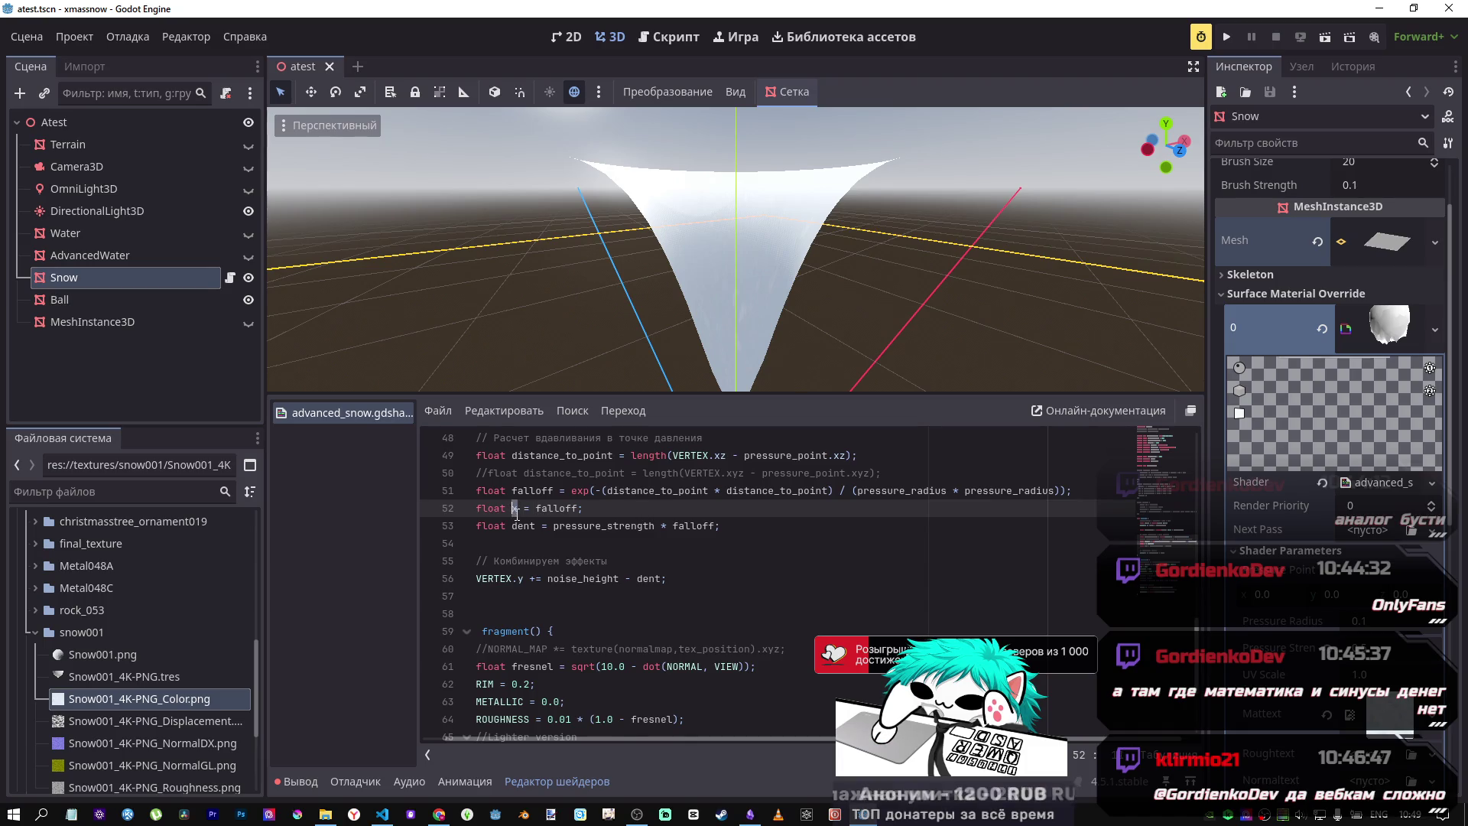
Step: Highlight falloff on line 52, then switch to VS Code showing water_compute.glsl
drag(535, 507, 578, 507)
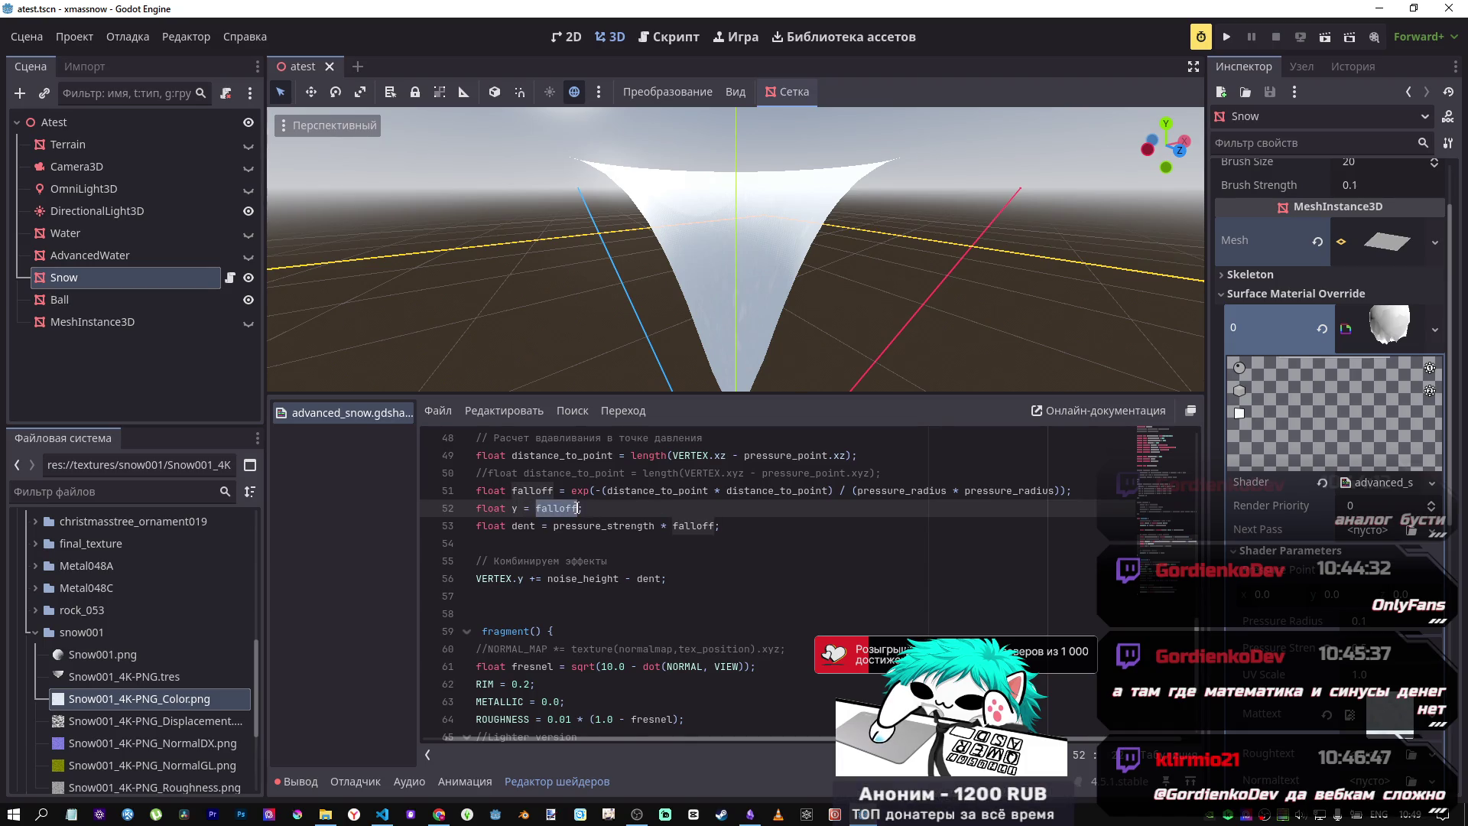
click(539, 509)
mouse_move(382, 813)
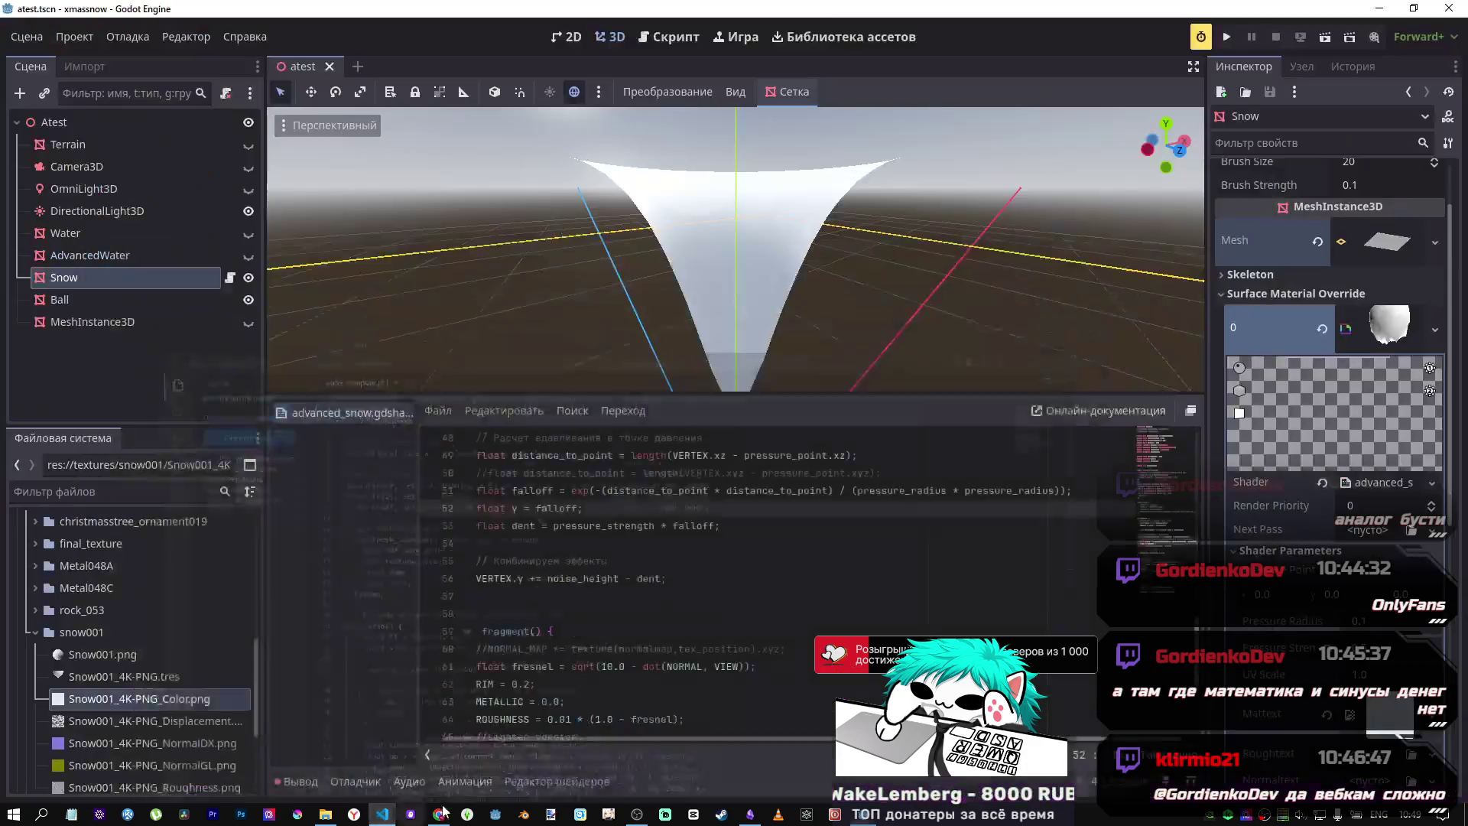
Step: Read DeepSeek's three non-negative x²·sin(1/x²) versions and their comparison chart, then return to Godot
click(440, 813)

==========

The answer is each line from the entries above in which the word "Step" occurs.

## Answer box
Step: Highlight falloff on line 52, then switch to VS Code showing water_compute.glsl
Step: Read DeepSeek's three non-negative x²·sin(1/x²) versions and their comparison chart, then return to Godot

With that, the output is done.